Farm Bureau says
Keep APHIS Inside USDA

American Farm Bureau Federation (AFBF) President Bob Stallman commended President Bush for his leadership on the issue of homeland security and expressed the support of the nation’s largest general farm organization for the proposed Homeland Security Department.

“The need to protect and reduce the vulnerability of the United States to terrorism and to assist in the recovery from terrorist attacks are goals that are vitally important to agriculture,” Stallman testified at a House Agriculture Committee hearing on the issue.

“Since the business of agriculture is to help ensure that every American has an abundant and safe food supply, the U.S. government must take steps to minimize or prevent terrorist activities that may be directed toward American agriculture,” Stallman said.

The president has proposed to move the Agriculture Department’s Animal and Plant Health Inspection Service (APHIS) to the new Homeland Security Department. Stallman said moving APHIS border security and port of entry inspection functions would help prevent intentional introductions of plant or animal diseases and protect the U.S. food production system from terrorist attack.

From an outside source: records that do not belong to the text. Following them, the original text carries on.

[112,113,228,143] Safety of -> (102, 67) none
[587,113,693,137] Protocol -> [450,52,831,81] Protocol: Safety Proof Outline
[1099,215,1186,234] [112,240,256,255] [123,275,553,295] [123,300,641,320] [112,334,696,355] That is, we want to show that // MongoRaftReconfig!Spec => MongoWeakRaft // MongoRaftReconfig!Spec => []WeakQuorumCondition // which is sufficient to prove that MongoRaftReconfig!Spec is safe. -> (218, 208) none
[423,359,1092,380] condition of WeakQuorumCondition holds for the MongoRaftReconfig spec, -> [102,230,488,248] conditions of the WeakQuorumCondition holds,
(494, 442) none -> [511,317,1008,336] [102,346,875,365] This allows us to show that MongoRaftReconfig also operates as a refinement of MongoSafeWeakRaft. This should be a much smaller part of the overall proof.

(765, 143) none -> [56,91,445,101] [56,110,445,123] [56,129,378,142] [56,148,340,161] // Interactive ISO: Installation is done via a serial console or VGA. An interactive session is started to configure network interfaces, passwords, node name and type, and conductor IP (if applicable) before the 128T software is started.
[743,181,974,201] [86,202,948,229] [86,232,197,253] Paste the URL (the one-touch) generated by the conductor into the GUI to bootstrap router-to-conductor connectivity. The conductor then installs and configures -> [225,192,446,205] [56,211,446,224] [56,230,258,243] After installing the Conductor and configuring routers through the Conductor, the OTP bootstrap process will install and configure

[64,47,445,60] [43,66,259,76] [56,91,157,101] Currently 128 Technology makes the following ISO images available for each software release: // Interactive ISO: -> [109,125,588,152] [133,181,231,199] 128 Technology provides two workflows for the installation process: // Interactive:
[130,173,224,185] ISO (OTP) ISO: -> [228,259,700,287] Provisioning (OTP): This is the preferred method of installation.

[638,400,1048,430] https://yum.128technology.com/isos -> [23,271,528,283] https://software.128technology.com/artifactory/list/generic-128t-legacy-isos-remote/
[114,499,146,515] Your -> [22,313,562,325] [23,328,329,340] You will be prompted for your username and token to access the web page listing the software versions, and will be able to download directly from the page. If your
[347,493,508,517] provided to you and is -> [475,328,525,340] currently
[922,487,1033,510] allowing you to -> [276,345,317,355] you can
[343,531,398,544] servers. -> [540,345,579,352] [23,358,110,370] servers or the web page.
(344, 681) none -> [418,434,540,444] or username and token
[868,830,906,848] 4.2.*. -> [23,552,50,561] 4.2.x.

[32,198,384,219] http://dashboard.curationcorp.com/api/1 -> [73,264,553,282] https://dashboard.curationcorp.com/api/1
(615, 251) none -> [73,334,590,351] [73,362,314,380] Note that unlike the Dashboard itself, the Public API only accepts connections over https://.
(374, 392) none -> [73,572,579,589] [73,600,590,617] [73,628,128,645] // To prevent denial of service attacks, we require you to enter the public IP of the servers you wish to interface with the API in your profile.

However, he pointed out that many other APHIS functions and programs important to U.S. agriculture do not fit within a new department that deals with terrorism.

The agency’s jurisdiction, he said, includes important agriculture programs that control predatory animals, facilitate trade by certifying the health of cross-border animals and plants, regulate the humane treatment of animals, and help prevent and eradicate animal and plant diseases devastating to agriculture, such as bovine tuberculosis which has been found in wildlife and domestic cattle herds in Michigan.

Farm Bureau is concerned that these vital agriculture programs, which Stallman called “the envy of the world,” could disappear or become less of a priority if they are absorbed into the new department.

“AFBF has worked diligently over the past several decades to help develop many of these programs to assist today’s producers with a variety of production issues,” Stallman testified. “To see these programs face possible reduction or extinction is not good policy either for the government or for agricultural producers.”